The diagram appears as such:
tibble(
L1 = c( rep('X2 < 1', 5) ),
L2 = c( rep('X1 < 1', 2), rep('X2 < 2', 3) ),
L3 = c( '-1.80', '0.63', rep('X1 < 0', 2), '2.49' ),
L4 = c( '', '', '-1.06', '0.21', '' )
) %>%
unite(col = 'pathString', sep = '/') %>%
as.Node() %>%
plot()
This translates to:
tibble(
xmin = c(-3, 1, -3, 1, -3),
xmax = c(1, 3, 1, 3, 3),
ymin = c(-3, -3, 1, 1, 2),
ymax = c(1, 1, 2, 2, 3),
R = c(-1.80, 0.63, -1.06, 0.21, 2.49),
colour = seq(3, 7)
) %>%
ggplot() +
geom_rect(aes(xmin = xmin, xmax = xmax, ymin = ymin, ymax = ymax, fill = colour), linetype = 2) +
geom_text(aes((xmin + xmax)/2, (ymin + ymax)/2, label = R), colour = 'white') +
labs(x = 'X1', y = 'X2') +
theme(legend.position = 'none')
Suppose we produce ten bootstrapped samples from a data set containing red and green classes. We then apply a classification tree to each bootstrapped sample and, for a specific value of \(X\), produce 10 estimates of \(P(Class is Red|X)\):
0.1, 0.15, 0.2, 0.2, 0.55, 0.6, 0.6, 0.65, 0.7, and 0.75.
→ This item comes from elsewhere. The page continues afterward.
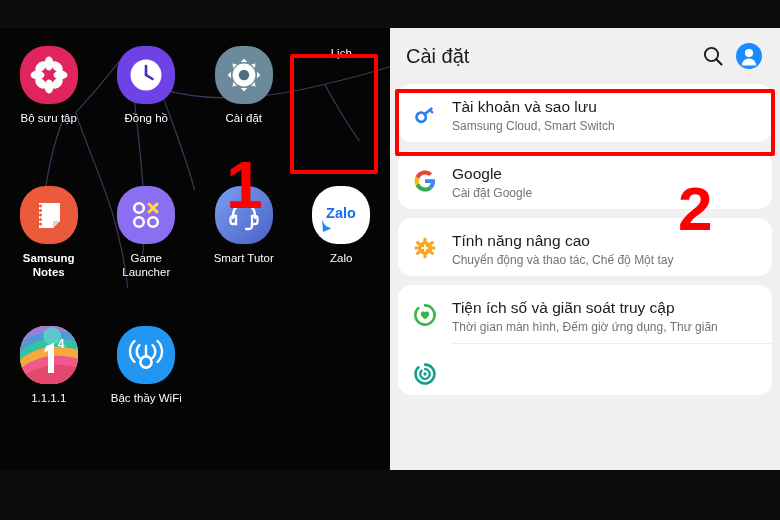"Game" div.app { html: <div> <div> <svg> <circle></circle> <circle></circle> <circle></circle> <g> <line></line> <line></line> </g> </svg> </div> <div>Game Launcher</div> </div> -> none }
There are two common ways to combine these results together into a single class prediction. One is the majority vote approach discussed in this chapter. The second approach is to classify based on the average probability. In this example, what is the final classification under each of these two approaches?
In this instance, if the probability is \(\ge .5\) then then observtion is classified as red.
q6 <- c(0.1, 0.15, 0.2, 0.2, 0.55, 0.6, 0.6, 0.65, 0.7, 0.75)
max( ifelse(q6 < .5, 'Green', 'Red') )
## [1] "Red"
ifelse( mean(q6) < .5, 'Green', 'Red' )
## [1] "Green"
Provide a detailed explanation of the algorithm that is used to fit a regression tree.
Ideally we would like to partition the feature space into \(J\) boxes \(R_1, \ldots, R_J\) which minimises the RSS given by:
\[ \sum_{j=1}^J \sum_{i \in R_j} (y_i - \hat{y}_{R_j})^2\] For each region, the squared difference between the response and the mean response for the training observations is minimised. This is infeasible to do.
The algorithm for a regression tree is:
Use ‘Recursive Binary Splitting’ to create a large tree:
Apply ‘Cost Complexity Pruning’ to obtain a sequence of best subtrees as a function of \(\alpha\).
Use K-fold cross-validation to choose \(\alpha\).
Return the subtree that responds to a chosed value of \(\alpha\).